In every line of manufacture, moving work materials through the plant requires as high as 25 per cent of the manpower em­ployed; consequently, everything is being done to reduce material handling by adopting mechanical conveyer systems. Rough-mill rooms in furniture plants are set up with conveyers between the cutoff saws, ripsaws, and surface planers. In some casts the work is fed to the machine by the conveyer without an operator. In many sash-and-door plants an ob­server will note hopper feeds, by which the work is auto­matically returned to the operator's position.

EFFICIENT MACHINES OF TODAY

Automatic shapers with large rotary tables fitted with automatic air clamps, Fig. 28, will produce an amazing amount of work.

Ideas taken from the metalworking field, such as the V-ways of a lathe or metalworking planer, have been used for straight-line motion in double-end tenoners and straight-line ripsaws, improving the quality of work over the old style side-guided chains.

In the ripsaw, joints are produced suitable for gluing, thus saving in handling and eliminating the unavoidable losses of glue jointing.

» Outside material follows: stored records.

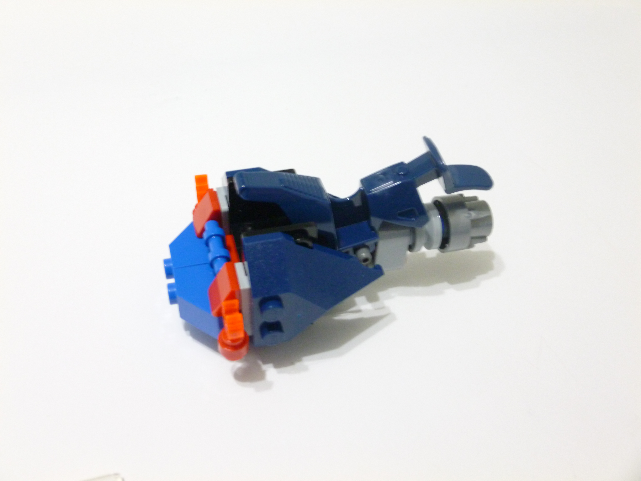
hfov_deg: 45.8
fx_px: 759
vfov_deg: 35.1
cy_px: 240
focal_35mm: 41
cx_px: 320
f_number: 3.8
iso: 400
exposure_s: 1/4
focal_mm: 7.4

Fig. 29 (Hermance) shows the first chain-feed straight-line ripper built in 1911 and still running. Fig. 30 is one of the latest Mattison machines.

The double-end tenoner is probably the most versatile ma-chine used in the woodworking industry. These machines can be had with innumerable attachments such as the dado at­tachment, both stationary and jump; relishing attachment; scoring-saw units; cam-operated shaping attachment; win­dow-frame and sill-horning attachments; dovetailing attach­ments, and holdback chains for multiple cutting. The exhaust system for handling shavings is furnished as a regular part of the machine, saving considerable time in setting up and starting production on the machine. In one instance, only 3 hours were required to take a tenoner off a flatcar, con­nect It up both electrically and to the blower system, and get it in operation.

Carbide cutters have made a place for themselves and, when properly applied, run almost indefinitely without sharpening. Their use in saws and knives will increase as their qualities gain wider recognition.

WHAT OF THE FUTURE?

The many outstanding qualities of wood: its availability almost everywhere, its ready workability, its high strength/-weight factors, its warmth and beauty, to mention only a few, have established wood as the most universally valuable raw material in the forward march of human progress. Our homes and our home furnishings are mostly of wood; much of our music is derived from instruments of wood, as is the major part of our sports equipment. Outside the home wood is adaptable to a myriad of useful applications. This ap­preciation of wood has grown over the years, and the best is yet to come.

Woodworking machinery has kept abreast of this amazing growth. The active and alert management of this industry can be relied upon to maintain, and even to accelerate, the rate of progress shown during the past century. Future wood-working machines will be more economical and efficient than they have ever been before.

ACKNOWLEDGMENT

The author sincerely regrets that this survey of 100 years has permitted the mention of only a few important types of woodworking machines, among the many in use. He is equally regretful that space prevents giving deserved credit to many of the members of the Association of Manufacturers of Woodworking Machinery, as well as to others whose ac­complishments are equally worthy of mention.

The author's appreciation is extended to the many manu­facturers of woodworking machinery who have so generously given of their time in preparing brief histories of their com­panies, and in furnishing past catalogs and circulars from which many of the data of this paper have been taken.